Umair Haque on the Necessary Emergence of the Meaning Organization

Excerpted from Umair Haque:

“It’s well past time to begin imagining an organization of a radically different kind — one that takes a quantum leap beyond strategy, marketing, and finance into a novel galaxy of unexplored, untapped economic possibilities.

Here’s what I think that organization — call it the Meaning Organization — might look it. It’s a nod to — but a step beyond — Peter Senge’s learning organization. It’s built not just to learn (and then do “business”) but, more deeply, to redraw the boundaries of prosperity, by doing meaningful stuff that matters the most.

First, its brain wouldn’t be the strategy group, but the wisdom group. The strategy group’s job is to ensure that the organization is maximizing its payoffs, thus creating value for shareholders — so industrial age, so selfish, so myopic, so boring. The reason most organizations can’t create thick, authentic (or shared) value is because they’re not really interested in it: you can’t argue that you’re taking it seriously when the only person thinking about it is shunted off to some “CSR” ghetto that reports to three middle managers, whose harried, rumpled boss reports to the baby-faced junior associate intern of the strategy group — whose only job is to put near-term profit first. That’s how the vast majority of organizations still, literally, work — and until it isn’t, well, they simply won’t be able to compete in 21st century terms.

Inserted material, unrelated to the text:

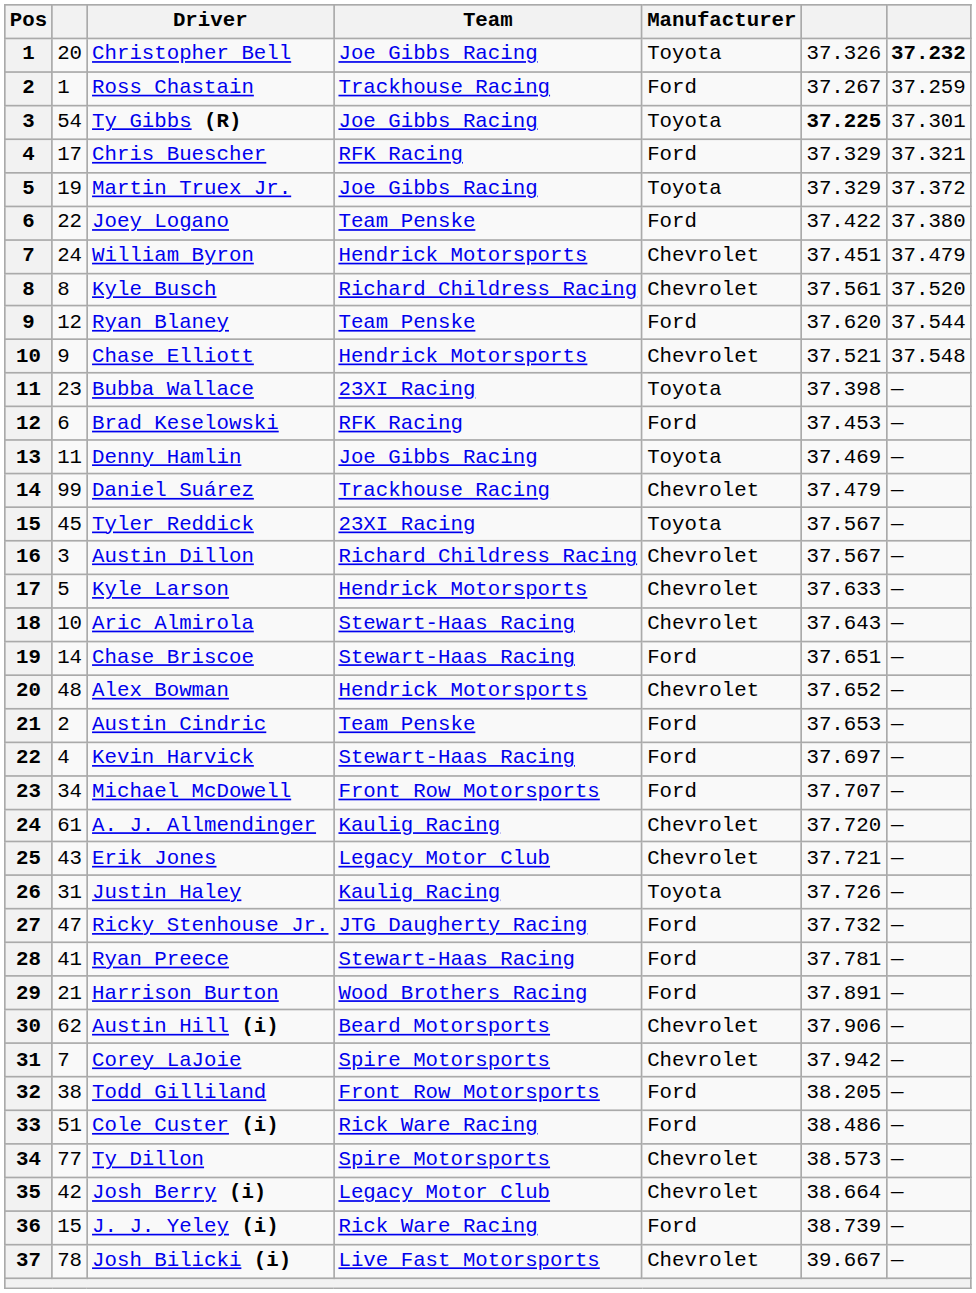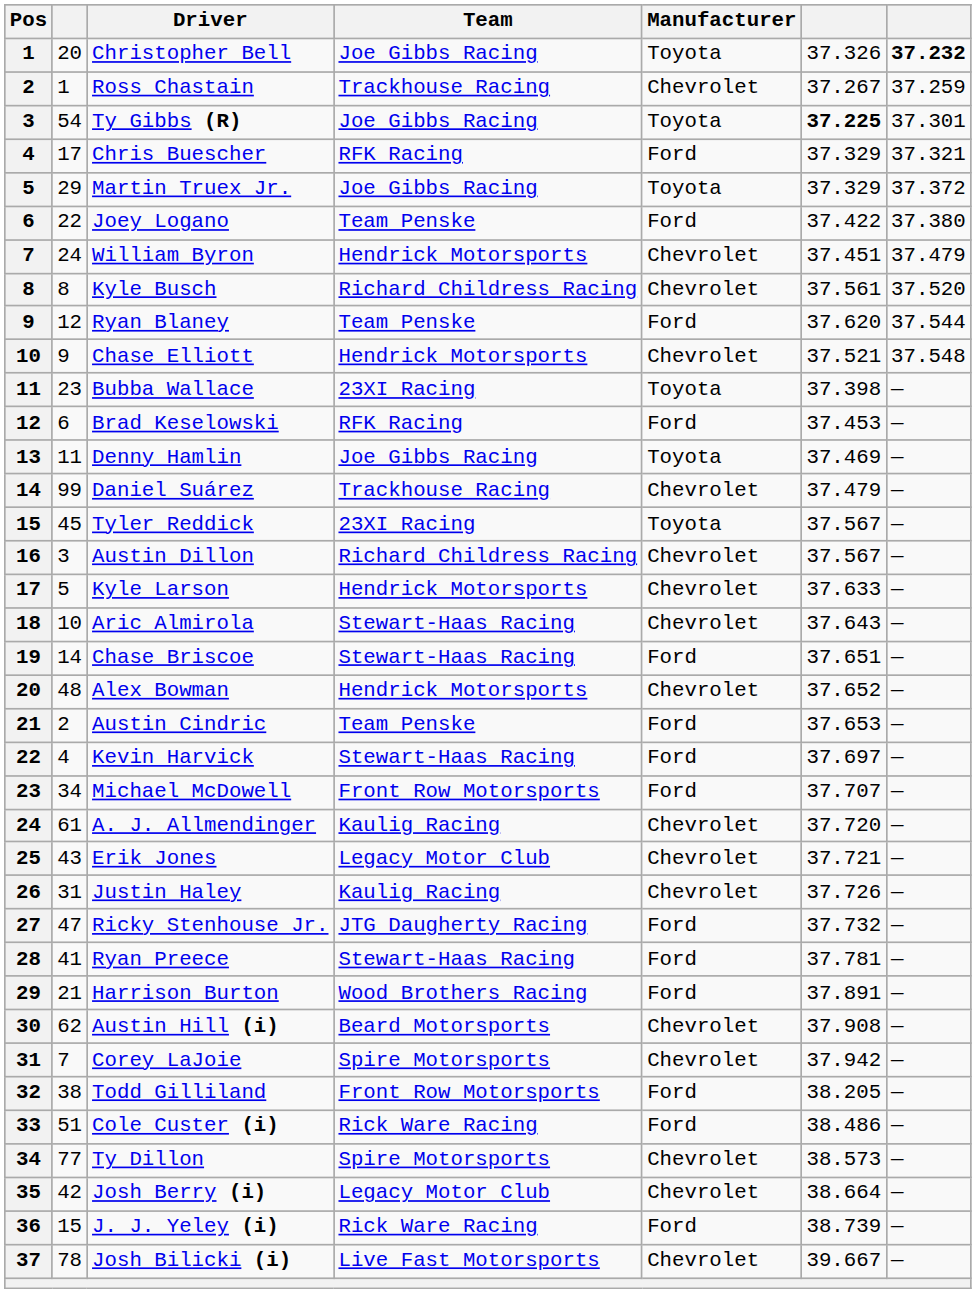Ross Chastain | Manufacturer: Ford -> Chevrolet
Martin Truex Jr. | column 2: 19 -> 29
Justin Haley | Manufacturer: Toyota -> Chevrolet
Austin Hill (i) | column 6: 37.906 -> 37.908
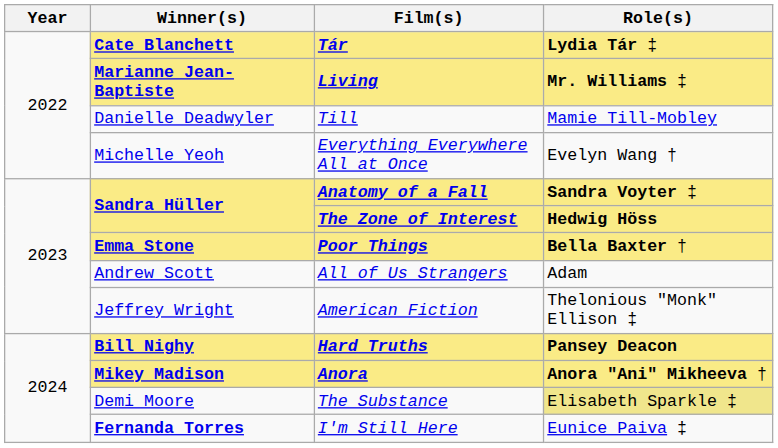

Hence, the wisdom group. The wisdom group’s job would be, first and foremost, to ensure that the organization is creating value that’s enjoyed by all its key stakeholders — people, nature, the future, society. The group’s responsibilities would begin with measuring, monitoring, and managing that value — but end up with shepherding, guiding, and nurturing it. The wisdom group would make sure the company was doing stuff that matters to our great-great-great-grandkids, that ennobles us, that develops our better selves, and that honors the firm’s bigger purpose.

And the wisdom group’s lifeblood wouldn’t be in the hands of a finance team — but in the hands of what you might call a significance team. Because it’s concerned with thick value, shared among and between all of an organization’s stakeholders, the next-generation organization’s got to think bigger — and better — than purely debt and equity, and what they’re worth to today’s myopic investors.

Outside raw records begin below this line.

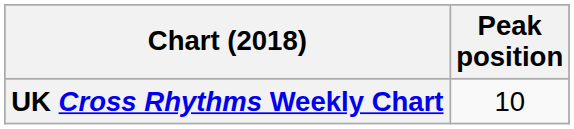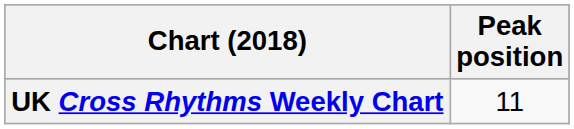UK Cross Rhythms Weekly Chart | Peak position: 10 -> 11
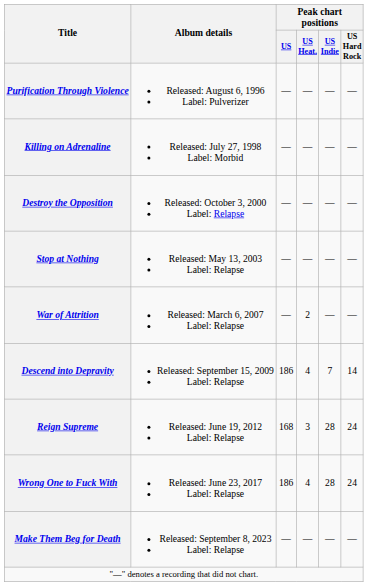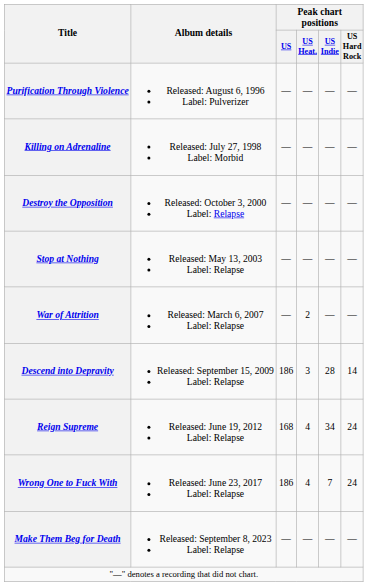Descend into Depravity | Peak chart positions / US Heat.: 4 -> 3
Descend into Depravity | Peak chart positions / US Indie: 7 -> 28
Reign Supreme | Peak chart positions / US Heat.: 3 -> 4
Reign Supreme | Peak chart positions / US Indie: 28 -> 34
Wrong One to Fuck With | Peak chart positions / US Indie: 28 -> 7
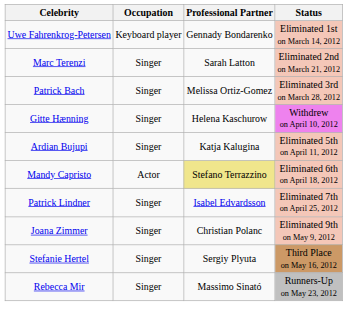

Instead, companies are going to have to get lethally serious about having an enduring, meaningful, resonant, multiplying, positive, proliferating set of impacts — of all types, whether social, human, intellectual, spiritual, creative, or relational. An isolated notion of “profit” is obsolete: it’s an arid industrial-age conception of a currency-focused construct that’s built to trivialize everything but what a firm owes its “owners” (its employees, society, community, environment, the future, even its own bigger purpose can all go to blazes). In the 21st century we’re discovering the hard way just how threadbare and barren a prosperity that tired, lame, stale idea led to. Hence, the significance team, concerned foremost with creating and delivering benefits that matter in human terms. Outcomes, not income — that’s the difference between industrial age “finance” and the nascent art of significance.

In the Meaning Organization, the nerve center wouldn’t be marketing — but what you might call humanizing. In too many boardrooms, marketroids are minions, flunkies, and sidekicks, yes-men who refuse to stand up to the CEO, CFO, or board and say “No!! In the long-run, it’s really not a good idea for us to push a lowest-common-denominator product that sucks.” Heck, let’s admit it — when they’re not toadying up to the CEO and board, telling ’em exactly what they want to hear, most of the time, it’s marketing that gleefully dreams such stuff up.

Hence, marketing’s role has become simply to find slightly cleverer ways to convince “consumers” to buy more, more, more of the industrial age’s rapidly depreciating, mass-produced, joyless, drab clutter. By contrast, “humanizing” is about helping people stop mutely, rotely (over)consuming, and start enjoying, improving, bettering; to help them maximize the authentic, long-run value they realize from a product or service; and to stop organizations from hard-selling the overconsumption of toxic, socially and personally self-destructive junk. Where marketing’s about making markets, humanizing’s about helping people blossom, flourish, and grow.”